• **Raw records**

────────────────

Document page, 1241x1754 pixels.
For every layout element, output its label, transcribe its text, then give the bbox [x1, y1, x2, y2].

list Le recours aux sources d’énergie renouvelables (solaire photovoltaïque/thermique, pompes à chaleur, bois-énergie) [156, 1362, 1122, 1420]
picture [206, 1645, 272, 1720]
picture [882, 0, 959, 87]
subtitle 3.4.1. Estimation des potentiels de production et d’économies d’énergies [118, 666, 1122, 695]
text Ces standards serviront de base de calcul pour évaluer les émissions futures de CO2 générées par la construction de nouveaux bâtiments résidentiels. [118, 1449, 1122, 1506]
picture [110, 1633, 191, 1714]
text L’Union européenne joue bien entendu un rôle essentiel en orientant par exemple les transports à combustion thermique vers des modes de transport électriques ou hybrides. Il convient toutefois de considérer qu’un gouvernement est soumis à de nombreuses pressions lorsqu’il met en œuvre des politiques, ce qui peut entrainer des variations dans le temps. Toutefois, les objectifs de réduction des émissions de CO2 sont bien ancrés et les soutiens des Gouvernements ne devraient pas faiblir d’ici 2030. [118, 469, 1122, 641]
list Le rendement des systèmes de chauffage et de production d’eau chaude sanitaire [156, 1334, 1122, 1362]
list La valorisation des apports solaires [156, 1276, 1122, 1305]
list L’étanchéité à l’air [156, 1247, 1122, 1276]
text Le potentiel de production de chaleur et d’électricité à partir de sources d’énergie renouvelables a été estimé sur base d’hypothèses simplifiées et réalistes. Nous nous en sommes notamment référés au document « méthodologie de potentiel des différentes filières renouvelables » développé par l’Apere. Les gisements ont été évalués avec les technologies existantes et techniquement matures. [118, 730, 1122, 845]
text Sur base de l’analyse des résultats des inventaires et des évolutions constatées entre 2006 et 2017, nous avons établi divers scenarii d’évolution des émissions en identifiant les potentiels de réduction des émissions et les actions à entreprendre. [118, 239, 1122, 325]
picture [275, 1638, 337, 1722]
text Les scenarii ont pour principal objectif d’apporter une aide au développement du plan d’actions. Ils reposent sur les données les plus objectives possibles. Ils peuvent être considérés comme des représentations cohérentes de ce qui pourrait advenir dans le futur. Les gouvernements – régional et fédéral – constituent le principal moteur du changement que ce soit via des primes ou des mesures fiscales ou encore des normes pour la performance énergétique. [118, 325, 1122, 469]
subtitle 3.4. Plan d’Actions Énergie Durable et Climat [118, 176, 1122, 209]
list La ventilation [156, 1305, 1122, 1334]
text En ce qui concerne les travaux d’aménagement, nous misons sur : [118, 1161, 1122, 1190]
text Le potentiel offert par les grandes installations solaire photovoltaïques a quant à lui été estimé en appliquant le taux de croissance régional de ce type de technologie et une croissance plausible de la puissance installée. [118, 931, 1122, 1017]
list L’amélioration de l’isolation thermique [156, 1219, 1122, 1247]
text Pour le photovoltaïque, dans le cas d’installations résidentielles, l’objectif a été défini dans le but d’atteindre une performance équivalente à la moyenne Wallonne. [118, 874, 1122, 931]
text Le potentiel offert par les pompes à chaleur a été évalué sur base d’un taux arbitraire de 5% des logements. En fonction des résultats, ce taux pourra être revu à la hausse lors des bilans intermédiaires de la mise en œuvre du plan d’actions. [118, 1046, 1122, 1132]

────────────────

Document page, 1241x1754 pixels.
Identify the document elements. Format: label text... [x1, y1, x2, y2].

────────────────

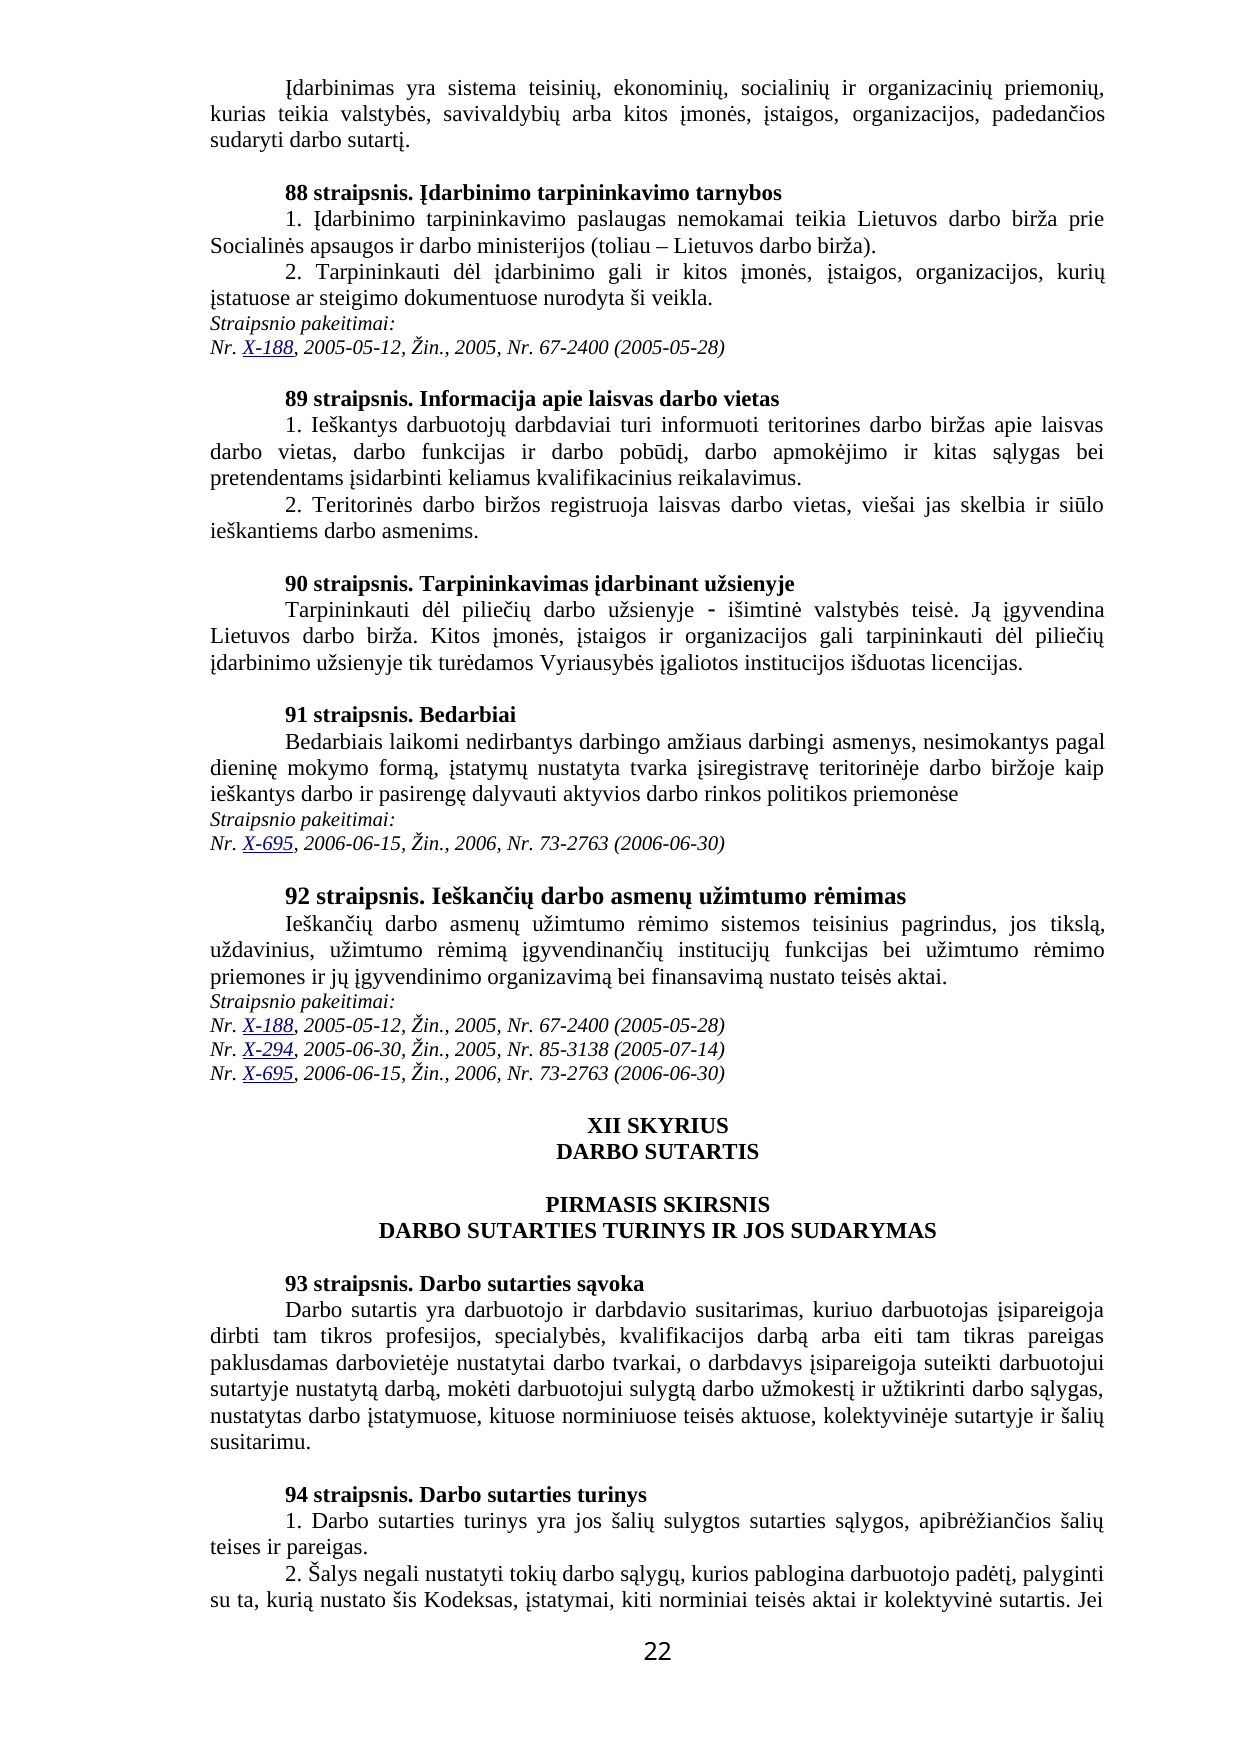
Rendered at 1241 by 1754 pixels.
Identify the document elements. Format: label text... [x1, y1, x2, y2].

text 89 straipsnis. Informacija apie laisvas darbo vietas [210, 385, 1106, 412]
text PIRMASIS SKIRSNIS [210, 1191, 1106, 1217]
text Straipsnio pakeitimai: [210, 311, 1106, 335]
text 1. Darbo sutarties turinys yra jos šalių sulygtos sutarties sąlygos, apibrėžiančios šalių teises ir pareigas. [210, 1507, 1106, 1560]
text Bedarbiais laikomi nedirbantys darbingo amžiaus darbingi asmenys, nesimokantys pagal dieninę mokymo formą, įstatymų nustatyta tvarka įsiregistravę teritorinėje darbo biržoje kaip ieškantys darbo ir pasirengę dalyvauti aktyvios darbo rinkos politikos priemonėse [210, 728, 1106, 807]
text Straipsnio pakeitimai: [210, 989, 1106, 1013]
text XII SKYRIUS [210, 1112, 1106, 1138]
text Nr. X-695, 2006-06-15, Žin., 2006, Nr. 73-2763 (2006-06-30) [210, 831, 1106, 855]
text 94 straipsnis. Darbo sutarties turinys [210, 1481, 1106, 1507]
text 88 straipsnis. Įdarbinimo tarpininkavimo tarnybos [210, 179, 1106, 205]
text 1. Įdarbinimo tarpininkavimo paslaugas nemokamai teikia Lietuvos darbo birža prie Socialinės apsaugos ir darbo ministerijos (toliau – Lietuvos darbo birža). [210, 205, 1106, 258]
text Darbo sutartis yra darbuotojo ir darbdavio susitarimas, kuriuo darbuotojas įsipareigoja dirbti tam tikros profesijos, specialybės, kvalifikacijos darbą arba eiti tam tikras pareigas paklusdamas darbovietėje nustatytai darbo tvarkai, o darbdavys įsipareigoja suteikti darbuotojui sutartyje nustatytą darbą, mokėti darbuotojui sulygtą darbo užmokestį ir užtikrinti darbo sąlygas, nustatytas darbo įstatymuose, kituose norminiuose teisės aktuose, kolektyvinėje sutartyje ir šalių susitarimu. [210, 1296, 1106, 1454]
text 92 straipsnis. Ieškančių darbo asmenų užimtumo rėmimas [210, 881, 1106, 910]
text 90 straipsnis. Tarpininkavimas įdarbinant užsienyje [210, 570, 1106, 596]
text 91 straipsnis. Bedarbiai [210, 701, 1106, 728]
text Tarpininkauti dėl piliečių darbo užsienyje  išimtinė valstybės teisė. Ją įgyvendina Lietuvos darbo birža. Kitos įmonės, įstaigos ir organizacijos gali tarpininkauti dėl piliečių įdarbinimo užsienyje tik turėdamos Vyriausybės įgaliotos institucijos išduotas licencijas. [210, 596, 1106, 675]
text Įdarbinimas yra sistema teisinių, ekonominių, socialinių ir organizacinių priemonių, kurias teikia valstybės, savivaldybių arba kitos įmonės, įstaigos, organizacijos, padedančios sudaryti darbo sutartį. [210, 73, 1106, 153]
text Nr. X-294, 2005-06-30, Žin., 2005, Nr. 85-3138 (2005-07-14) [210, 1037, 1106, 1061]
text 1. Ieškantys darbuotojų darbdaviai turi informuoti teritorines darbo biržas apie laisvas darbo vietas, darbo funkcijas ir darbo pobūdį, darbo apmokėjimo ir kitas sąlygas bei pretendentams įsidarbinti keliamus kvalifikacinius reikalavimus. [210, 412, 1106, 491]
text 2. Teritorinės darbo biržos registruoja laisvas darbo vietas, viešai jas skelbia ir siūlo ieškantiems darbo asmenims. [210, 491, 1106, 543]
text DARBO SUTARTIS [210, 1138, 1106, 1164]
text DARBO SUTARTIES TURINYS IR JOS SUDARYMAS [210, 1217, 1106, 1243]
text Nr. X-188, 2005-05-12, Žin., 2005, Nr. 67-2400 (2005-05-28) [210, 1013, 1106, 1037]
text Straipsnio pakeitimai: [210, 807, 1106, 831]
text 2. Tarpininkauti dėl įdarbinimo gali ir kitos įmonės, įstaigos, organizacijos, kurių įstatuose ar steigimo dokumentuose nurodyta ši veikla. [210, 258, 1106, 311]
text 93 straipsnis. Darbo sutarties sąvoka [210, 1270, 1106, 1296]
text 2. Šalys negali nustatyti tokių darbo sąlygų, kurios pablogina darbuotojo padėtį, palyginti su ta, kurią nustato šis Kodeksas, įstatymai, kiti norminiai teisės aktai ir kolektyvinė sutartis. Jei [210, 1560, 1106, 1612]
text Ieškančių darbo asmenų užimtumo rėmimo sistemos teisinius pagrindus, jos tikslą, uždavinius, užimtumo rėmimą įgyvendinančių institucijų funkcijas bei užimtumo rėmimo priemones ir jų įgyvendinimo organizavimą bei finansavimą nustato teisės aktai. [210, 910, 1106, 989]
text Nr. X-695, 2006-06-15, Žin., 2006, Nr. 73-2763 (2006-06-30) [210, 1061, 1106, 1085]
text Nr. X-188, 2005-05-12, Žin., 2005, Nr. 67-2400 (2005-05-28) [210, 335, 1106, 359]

────────────────

• **Problem details**
List every line in the entries above that contains the string "picture".

• **Response**
picture [206, 1645, 272, 1720]
picture [882, 0, 959, 87]
picture [110, 1633, 191, 1714]
picture [275, 1638, 337, 1722]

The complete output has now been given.